## Document section
══════════

This report is not just a ‘wake-up call’ or some kind of tool to motivate people to change some behaviors. It is a realistic look at the state of our communion. He writes that “If there is hope in these numbers, it is the hope that if we have the will to do it, then some data gathering and analysis in the next few years will enable us to shape the future and not react to it. Through paying attention to these statistics, we may discern God’s call to our beloved church in these challenging times.”

Elliot highlights the rate of decline will likely increase over the next 20 years, and that none of the attempts of the last fifty years to “address this decline” have been effective, so it is not likely that any current attempts we devise will either. Elliot does not call for dramatic attempts to address the shrinking. He does call us to an awareness that the future will look different than the past, that what sustained us in the past will not sustain us into the future, and we must act now to discern and begin embracing the realities we face. As Elliot writes in his conclusion: “The data above suggests that National Church has a limited window of opportunity to demonstrate proactive leadership”. The limited window is upon us and we must resist the temptation to delay in acting.

While this report is a big picture look at the whole Anglican Church in Canada it reflects what is happening locally in our diocese. Gail Gauthier produced a report looking at some of the local data within our diocese. In it she notices many of the same trends and potential difficulties arising from the current trajectory. These reports are about us, and we aren’t going to be able to avoid what is happening. The Church of God, however, is not limited to the model and mode of existence we have been practicing.

As the Elliot report indicates this is not drastically new information, and the numeric decline has been taking place over many years. Douglas John Hall one of Canada’s foremost theologians has been thinking and writing about these trends for a number of years. In the mainline churches in Canada the separation from the status and privilege of the past may indeed be essential to remembering our faithful vision for the future. He says “from the edges of imperial societies a [community of disciples] possessing awareness of its changed relation to power can exercise a prophetic vigilance for God’s beloved world that, as part of the world’s power-elite, it never did, and never could achieve.” What is possible moving forward, is not a regaining of what has been ‘lost’ but the rediscovery of the voice of God in our midst.

In the remainder of these reflections I want to highlight a few things that I think will be important for us to consider in seizing the window we have. First by noticing a few things, secondly by reflecting a bit on the secular context we find ourselves in, and finally, by connecting these reflections to Transforming Futures the ongoing initiative we are committed to.

══════════

## Given exercise A
According to the reflection on church decline, who produced a report examining local data within the diocese?
## Given exercise B
Reproduce verbatim the passage of the reflection on church decline between "While this report" and "have been practicing.", inclusive.
The items that follow this reflection on church decline are not required for any of the work here.

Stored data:
══════════

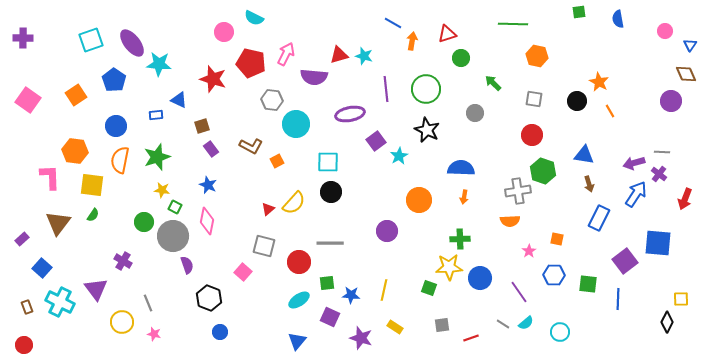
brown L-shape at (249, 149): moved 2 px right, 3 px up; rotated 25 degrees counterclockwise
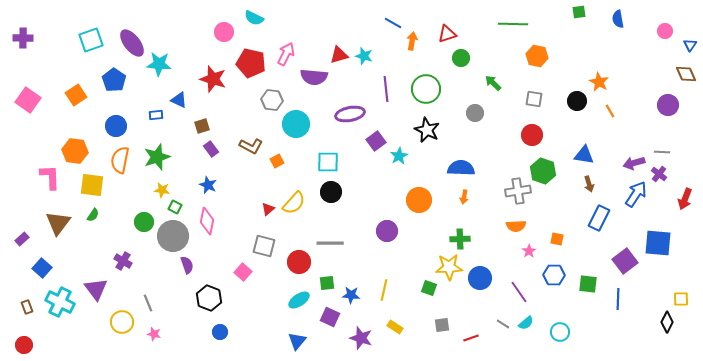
purple circle at (671, 101): moved 3 px left, 4 px down
orange semicircle at (510, 221): moved 6 px right, 5 px down
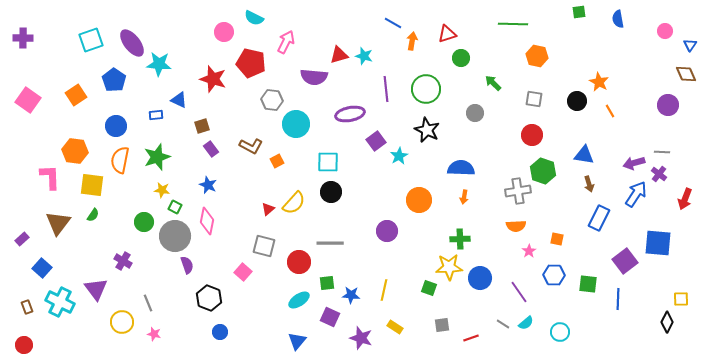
pink arrow at (286, 54): moved 12 px up
gray circle at (173, 236): moved 2 px right
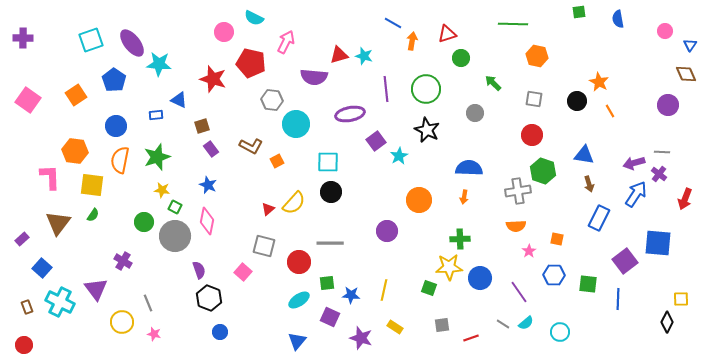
blue semicircle at (461, 168): moved 8 px right
purple semicircle at (187, 265): moved 12 px right, 5 px down
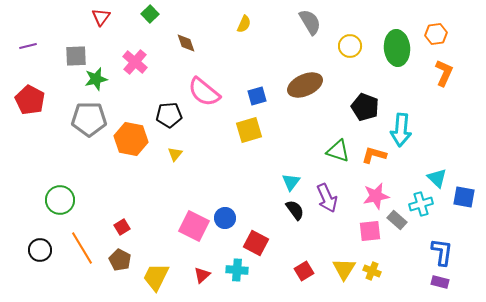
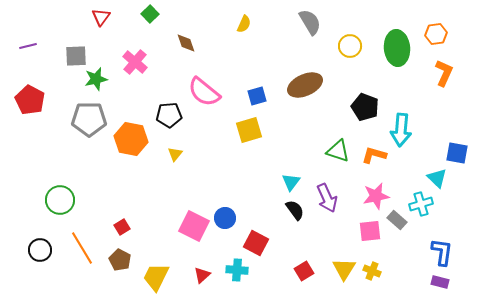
blue square at (464, 197): moved 7 px left, 44 px up
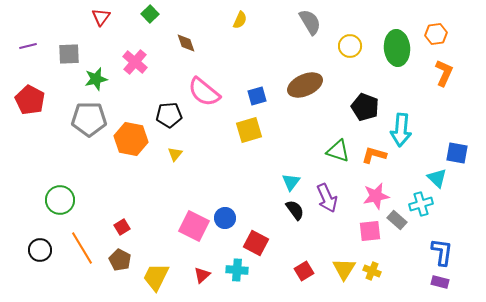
yellow semicircle at (244, 24): moved 4 px left, 4 px up
gray square at (76, 56): moved 7 px left, 2 px up
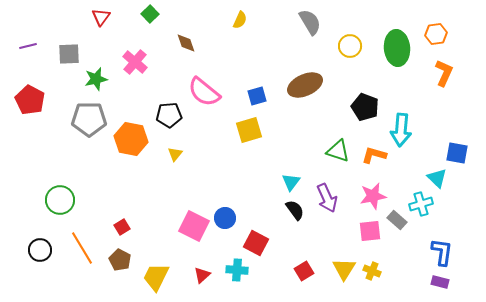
pink star at (376, 196): moved 3 px left
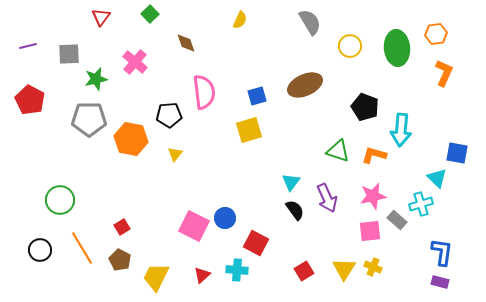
pink semicircle at (204, 92): rotated 136 degrees counterclockwise
yellow cross at (372, 271): moved 1 px right, 4 px up
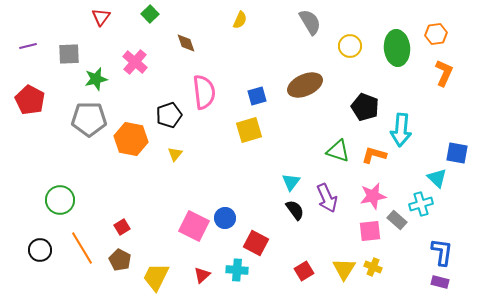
black pentagon at (169, 115): rotated 15 degrees counterclockwise
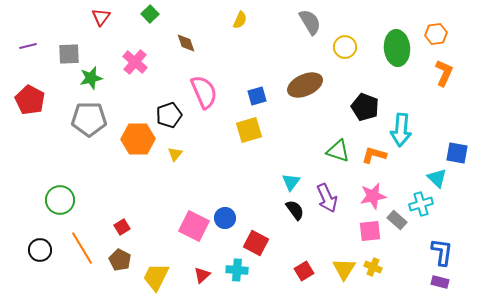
yellow circle at (350, 46): moved 5 px left, 1 px down
green star at (96, 79): moved 5 px left, 1 px up
pink semicircle at (204, 92): rotated 16 degrees counterclockwise
orange hexagon at (131, 139): moved 7 px right; rotated 12 degrees counterclockwise
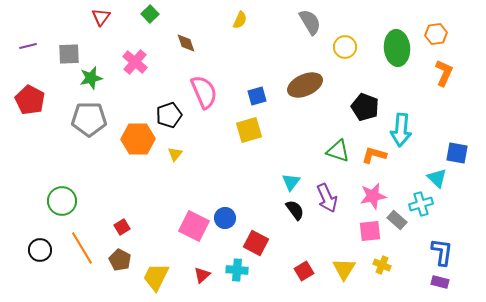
green circle at (60, 200): moved 2 px right, 1 px down
yellow cross at (373, 267): moved 9 px right, 2 px up
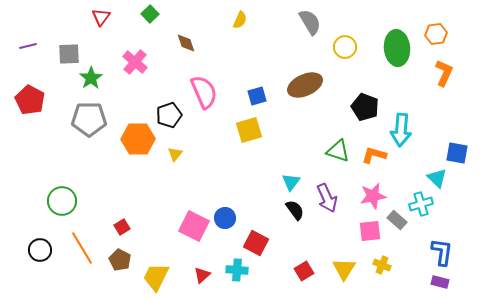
green star at (91, 78): rotated 20 degrees counterclockwise
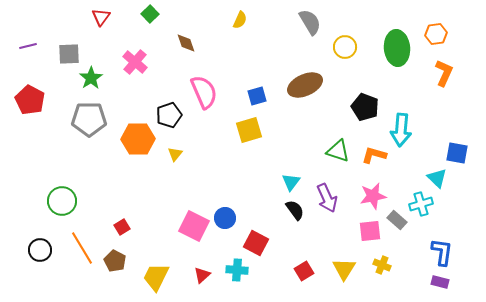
brown pentagon at (120, 260): moved 5 px left, 1 px down
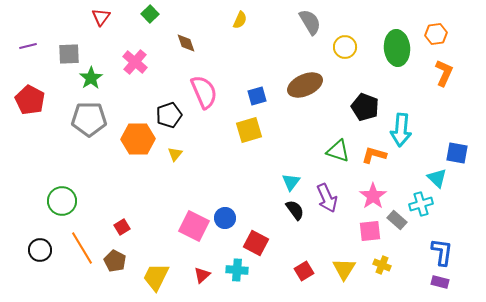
pink star at (373, 196): rotated 24 degrees counterclockwise
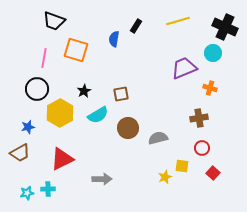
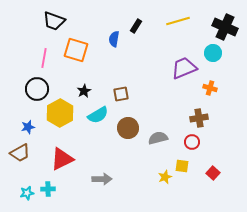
red circle: moved 10 px left, 6 px up
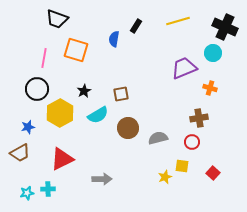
black trapezoid: moved 3 px right, 2 px up
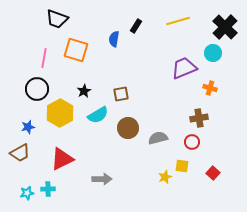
black cross: rotated 20 degrees clockwise
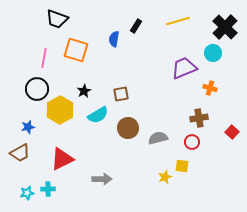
yellow hexagon: moved 3 px up
red square: moved 19 px right, 41 px up
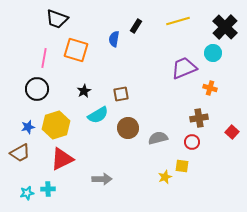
yellow hexagon: moved 4 px left, 15 px down; rotated 12 degrees clockwise
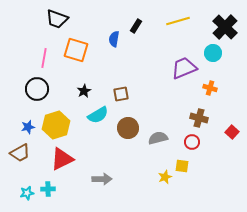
brown cross: rotated 24 degrees clockwise
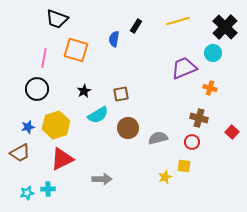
yellow square: moved 2 px right
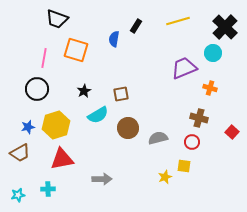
red triangle: rotated 15 degrees clockwise
cyan star: moved 9 px left, 2 px down
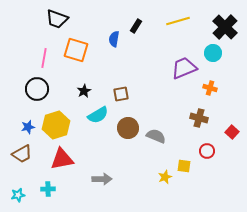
gray semicircle: moved 2 px left, 2 px up; rotated 36 degrees clockwise
red circle: moved 15 px right, 9 px down
brown trapezoid: moved 2 px right, 1 px down
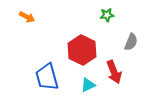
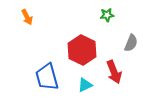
orange arrow: rotated 35 degrees clockwise
gray semicircle: moved 1 px down
cyan triangle: moved 3 px left
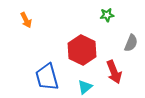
orange arrow: moved 1 px left, 3 px down
cyan triangle: moved 2 px down; rotated 14 degrees counterclockwise
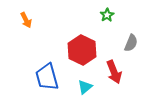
green star: rotated 24 degrees counterclockwise
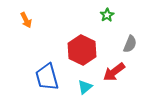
gray semicircle: moved 1 px left, 1 px down
red arrow: rotated 75 degrees clockwise
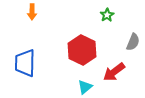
orange arrow: moved 6 px right, 8 px up; rotated 28 degrees clockwise
gray semicircle: moved 3 px right, 2 px up
blue trapezoid: moved 22 px left, 14 px up; rotated 16 degrees clockwise
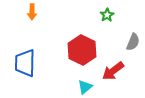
red arrow: moved 1 px left, 1 px up
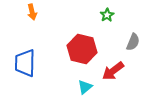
orange arrow: rotated 14 degrees counterclockwise
red hexagon: moved 1 px up; rotated 12 degrees counterclockwise
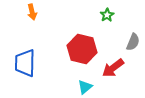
red arrow: moved 3 px up
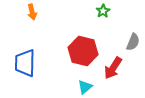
green star: moved 4 px left, 4 px up
red hexagon: moved 1 px right, 2 px down
red arrow: rotated 20 degrees counterclockwise
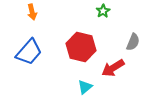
red hexagon: moved 2 px left, 4 px up
blue trapezoid: moved 4 px right, 11 px up; rotated 140 degrees counterclockwise
red arrow: rotated 25 degrees clockwise
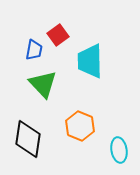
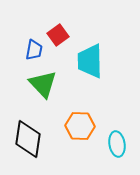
orange hexagon: rotated 20 degrees counterclockwise
cyan ellipse: moved 2 px left, 6 px up
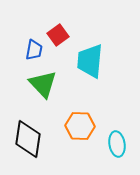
cyan trapezoid: rotated 6 degrees clockwise
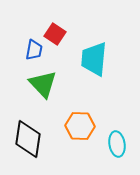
red square: moved 3 px left, 1 px up; rotated 20 degrees counterclockwise
cyan trapezoid: moved 4 px right, 2 px up
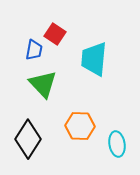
black diamond: rotated 24 degrees clockwise
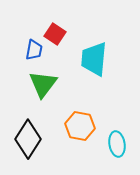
green triangle: rotated 20 degrees clockwise
orange hexagon: rotated 8 degrees clockwise
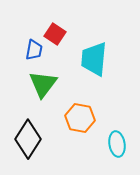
orange hexagon: moved 8 px up
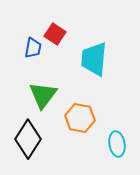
blue trapezoid: moved 1 px left, 2 px up
green triangle: moved 11 px down
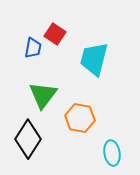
cyan trapezoid: rotated 9 degrees clockwise
cyan ellipse: moved 5 px left, 9 px down
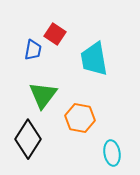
blue trapezoid: moved 2 px down
cyan trapezoid: rotated 24 degrees counterclockwise
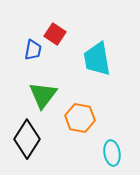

══════════

## Exercise answer A
Gail Gauthier

## Exercise answer B
While this report is a big picture look at the whole Anglican Church in Canada it reflects what is happening locally in our diocese. Gail Gauthier produced a report looking at some of the local data within our diocese. In it she notices many of the same trends and potential difficulties arising from the current trajectory. These reports are about us, and we aren’t going to be able to avoid what is happening. The Church of God, however, is not limited to the model and mode of existence we have been practicing.